About this task | Could you show each line of the records that contains the word "labels"?

Supplied entries |
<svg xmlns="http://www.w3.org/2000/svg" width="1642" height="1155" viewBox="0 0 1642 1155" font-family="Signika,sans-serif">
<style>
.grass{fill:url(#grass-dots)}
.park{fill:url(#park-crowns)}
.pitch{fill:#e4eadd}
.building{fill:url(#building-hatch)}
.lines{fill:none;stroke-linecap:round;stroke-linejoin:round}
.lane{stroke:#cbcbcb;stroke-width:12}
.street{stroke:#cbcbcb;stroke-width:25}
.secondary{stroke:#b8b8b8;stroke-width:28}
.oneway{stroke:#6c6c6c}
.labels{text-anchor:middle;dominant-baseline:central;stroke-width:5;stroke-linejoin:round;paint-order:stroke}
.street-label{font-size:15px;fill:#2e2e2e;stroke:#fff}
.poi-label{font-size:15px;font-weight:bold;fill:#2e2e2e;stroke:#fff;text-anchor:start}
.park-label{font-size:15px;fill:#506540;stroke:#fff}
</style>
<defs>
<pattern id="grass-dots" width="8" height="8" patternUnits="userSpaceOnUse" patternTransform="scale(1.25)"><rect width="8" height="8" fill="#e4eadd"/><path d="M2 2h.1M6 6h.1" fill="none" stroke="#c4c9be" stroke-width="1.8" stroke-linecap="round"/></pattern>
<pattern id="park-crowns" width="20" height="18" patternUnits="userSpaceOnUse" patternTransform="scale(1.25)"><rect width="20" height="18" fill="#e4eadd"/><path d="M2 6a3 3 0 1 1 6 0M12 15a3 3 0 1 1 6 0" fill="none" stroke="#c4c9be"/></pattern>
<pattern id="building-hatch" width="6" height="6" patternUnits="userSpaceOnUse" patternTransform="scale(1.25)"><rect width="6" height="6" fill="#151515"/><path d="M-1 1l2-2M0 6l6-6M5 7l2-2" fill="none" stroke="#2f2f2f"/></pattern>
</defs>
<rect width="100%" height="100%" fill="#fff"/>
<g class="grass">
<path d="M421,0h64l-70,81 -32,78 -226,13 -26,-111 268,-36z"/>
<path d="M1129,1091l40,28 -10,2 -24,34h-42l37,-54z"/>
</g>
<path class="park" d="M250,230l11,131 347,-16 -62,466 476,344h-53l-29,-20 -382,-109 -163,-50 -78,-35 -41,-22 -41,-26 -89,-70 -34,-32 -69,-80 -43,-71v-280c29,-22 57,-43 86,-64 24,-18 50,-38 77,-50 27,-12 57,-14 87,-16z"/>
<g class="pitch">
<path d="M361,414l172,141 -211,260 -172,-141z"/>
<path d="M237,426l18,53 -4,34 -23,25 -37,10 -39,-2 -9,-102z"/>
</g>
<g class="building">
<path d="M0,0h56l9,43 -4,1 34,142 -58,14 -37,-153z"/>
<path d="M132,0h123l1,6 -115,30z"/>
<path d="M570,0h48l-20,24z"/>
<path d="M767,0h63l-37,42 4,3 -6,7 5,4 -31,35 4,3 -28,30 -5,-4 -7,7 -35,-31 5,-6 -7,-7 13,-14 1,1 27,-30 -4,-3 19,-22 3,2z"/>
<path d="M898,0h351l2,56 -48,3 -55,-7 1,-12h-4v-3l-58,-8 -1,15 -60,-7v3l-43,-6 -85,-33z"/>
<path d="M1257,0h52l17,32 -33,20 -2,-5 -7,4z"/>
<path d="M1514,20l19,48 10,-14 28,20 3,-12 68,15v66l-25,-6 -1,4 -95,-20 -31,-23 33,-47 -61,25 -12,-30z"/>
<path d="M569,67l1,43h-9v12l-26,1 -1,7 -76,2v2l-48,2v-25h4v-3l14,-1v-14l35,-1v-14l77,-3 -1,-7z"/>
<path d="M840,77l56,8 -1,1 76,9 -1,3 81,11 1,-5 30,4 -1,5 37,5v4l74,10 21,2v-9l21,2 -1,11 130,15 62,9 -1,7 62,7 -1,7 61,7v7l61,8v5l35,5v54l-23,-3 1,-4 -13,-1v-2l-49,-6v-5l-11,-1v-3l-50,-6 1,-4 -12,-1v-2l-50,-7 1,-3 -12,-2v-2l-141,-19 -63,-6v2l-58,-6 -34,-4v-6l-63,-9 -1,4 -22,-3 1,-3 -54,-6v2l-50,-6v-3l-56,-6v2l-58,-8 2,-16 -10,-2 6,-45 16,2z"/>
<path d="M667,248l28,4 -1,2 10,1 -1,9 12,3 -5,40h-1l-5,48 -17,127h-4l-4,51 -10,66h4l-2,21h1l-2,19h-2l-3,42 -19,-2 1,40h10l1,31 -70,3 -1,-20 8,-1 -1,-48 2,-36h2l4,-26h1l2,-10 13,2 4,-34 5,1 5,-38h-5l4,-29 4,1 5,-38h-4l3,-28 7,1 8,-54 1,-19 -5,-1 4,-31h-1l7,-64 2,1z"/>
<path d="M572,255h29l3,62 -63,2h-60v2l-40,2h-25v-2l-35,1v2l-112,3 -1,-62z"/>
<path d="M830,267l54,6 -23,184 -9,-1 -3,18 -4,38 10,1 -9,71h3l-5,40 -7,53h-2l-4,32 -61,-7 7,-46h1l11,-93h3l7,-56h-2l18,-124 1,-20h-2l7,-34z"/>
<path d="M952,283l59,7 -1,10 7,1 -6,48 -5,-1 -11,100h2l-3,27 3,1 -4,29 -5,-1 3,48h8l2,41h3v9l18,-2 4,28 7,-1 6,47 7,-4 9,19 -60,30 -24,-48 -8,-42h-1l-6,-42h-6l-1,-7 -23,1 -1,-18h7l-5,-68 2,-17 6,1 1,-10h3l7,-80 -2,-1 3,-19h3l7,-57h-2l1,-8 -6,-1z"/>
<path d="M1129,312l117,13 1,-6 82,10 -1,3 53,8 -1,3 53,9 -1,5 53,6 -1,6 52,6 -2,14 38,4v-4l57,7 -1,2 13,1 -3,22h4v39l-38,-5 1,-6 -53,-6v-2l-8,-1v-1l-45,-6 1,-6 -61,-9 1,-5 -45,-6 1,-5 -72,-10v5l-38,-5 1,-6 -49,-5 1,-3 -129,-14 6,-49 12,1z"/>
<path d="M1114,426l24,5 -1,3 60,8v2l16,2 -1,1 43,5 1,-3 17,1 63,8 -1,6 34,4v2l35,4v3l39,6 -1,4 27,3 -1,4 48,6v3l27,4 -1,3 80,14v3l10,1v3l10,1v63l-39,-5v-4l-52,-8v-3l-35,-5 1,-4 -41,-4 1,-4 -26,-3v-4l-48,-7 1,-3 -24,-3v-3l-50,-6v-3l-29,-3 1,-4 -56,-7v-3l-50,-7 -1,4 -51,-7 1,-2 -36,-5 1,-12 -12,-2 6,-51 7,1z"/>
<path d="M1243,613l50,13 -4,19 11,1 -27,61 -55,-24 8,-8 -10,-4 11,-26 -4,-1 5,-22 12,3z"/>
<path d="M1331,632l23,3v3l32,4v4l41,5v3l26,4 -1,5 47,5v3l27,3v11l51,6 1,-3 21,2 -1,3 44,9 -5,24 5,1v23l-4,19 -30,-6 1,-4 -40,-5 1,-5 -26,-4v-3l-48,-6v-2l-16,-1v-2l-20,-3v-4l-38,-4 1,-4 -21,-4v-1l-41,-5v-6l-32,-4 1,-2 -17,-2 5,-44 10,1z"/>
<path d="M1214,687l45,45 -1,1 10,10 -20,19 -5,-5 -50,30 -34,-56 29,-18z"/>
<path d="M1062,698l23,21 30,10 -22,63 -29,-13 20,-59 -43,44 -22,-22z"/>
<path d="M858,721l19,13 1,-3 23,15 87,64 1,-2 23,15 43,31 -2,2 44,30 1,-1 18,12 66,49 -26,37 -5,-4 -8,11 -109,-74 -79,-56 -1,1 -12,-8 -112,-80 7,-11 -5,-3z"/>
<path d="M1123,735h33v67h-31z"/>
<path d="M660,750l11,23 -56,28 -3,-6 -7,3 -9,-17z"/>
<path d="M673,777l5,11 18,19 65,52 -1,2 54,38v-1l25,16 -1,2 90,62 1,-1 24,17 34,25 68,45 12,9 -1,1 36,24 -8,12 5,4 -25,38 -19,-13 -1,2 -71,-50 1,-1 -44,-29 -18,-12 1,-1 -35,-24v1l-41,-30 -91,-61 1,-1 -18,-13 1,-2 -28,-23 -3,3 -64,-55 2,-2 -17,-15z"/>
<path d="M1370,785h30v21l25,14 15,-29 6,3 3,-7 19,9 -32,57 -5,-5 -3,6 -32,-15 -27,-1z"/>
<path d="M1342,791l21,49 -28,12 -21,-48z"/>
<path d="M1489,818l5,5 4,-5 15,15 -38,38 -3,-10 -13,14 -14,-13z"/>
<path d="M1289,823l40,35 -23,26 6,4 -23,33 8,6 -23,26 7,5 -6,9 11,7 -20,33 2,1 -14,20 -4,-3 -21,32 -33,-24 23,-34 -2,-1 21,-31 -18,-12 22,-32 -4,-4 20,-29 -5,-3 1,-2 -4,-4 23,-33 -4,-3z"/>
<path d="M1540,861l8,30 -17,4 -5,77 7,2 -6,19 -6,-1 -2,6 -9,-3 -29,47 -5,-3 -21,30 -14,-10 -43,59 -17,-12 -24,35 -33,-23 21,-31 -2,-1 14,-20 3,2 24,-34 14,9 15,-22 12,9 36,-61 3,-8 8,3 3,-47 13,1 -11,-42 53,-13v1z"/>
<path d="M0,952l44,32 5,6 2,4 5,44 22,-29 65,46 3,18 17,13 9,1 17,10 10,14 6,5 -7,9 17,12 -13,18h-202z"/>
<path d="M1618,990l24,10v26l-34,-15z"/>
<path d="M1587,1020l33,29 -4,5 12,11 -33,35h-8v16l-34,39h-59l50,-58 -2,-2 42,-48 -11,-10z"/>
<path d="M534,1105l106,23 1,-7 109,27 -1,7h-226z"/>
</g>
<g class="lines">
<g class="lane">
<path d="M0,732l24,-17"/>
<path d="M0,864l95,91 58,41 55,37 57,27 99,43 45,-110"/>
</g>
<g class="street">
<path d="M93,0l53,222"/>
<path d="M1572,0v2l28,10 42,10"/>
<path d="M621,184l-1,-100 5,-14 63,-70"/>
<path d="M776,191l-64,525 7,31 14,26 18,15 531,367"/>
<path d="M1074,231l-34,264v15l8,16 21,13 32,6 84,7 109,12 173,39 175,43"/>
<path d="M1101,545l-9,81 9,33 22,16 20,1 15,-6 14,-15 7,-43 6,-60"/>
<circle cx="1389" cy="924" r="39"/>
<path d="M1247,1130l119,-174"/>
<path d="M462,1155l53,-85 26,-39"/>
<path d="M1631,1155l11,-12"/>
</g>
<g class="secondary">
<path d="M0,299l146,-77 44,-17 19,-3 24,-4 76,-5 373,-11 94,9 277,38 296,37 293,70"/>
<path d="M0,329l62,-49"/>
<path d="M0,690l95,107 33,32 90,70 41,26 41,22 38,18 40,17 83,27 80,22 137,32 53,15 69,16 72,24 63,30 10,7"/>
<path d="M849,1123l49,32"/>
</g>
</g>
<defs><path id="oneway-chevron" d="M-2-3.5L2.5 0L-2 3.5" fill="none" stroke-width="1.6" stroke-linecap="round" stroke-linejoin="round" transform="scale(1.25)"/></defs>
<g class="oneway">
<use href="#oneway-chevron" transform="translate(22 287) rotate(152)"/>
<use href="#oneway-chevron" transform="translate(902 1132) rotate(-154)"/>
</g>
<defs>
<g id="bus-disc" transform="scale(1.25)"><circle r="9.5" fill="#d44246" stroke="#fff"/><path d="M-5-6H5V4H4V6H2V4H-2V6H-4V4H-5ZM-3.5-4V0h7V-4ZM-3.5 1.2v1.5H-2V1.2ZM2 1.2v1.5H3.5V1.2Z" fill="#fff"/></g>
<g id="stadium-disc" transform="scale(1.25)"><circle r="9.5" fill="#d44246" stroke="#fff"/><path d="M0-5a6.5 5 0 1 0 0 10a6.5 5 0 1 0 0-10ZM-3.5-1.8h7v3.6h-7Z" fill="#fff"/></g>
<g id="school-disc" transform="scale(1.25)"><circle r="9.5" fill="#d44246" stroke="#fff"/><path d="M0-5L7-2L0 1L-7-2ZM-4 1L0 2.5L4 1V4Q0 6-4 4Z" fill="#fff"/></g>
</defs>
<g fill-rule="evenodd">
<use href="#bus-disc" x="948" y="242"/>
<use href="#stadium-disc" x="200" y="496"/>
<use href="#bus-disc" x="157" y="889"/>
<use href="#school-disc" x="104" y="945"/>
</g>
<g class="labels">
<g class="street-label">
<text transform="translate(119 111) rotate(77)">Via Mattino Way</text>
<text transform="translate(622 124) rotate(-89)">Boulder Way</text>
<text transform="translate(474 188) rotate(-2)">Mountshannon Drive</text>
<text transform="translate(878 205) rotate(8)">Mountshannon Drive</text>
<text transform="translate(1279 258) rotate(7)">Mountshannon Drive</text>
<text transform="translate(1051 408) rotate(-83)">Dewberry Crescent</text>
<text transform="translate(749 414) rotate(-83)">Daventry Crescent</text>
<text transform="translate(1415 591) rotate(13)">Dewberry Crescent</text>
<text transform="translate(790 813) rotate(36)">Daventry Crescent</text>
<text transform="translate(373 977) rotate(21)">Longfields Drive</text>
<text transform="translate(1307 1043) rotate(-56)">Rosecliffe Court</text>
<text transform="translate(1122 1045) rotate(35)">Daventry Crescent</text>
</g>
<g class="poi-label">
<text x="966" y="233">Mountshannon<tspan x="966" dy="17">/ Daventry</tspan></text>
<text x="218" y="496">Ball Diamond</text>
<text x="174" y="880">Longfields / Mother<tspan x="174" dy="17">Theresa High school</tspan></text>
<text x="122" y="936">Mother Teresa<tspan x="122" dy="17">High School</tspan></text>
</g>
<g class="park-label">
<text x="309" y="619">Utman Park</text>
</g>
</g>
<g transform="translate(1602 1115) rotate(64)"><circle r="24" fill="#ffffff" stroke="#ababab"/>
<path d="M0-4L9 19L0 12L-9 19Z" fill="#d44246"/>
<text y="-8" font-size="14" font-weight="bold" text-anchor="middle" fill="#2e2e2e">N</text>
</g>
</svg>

Answer box |
.labels{text-anchor:middle;dominant-baseline:central;stroke-width:5;stroke-linejoin:round;paint-order:stroke}
<g class="labels">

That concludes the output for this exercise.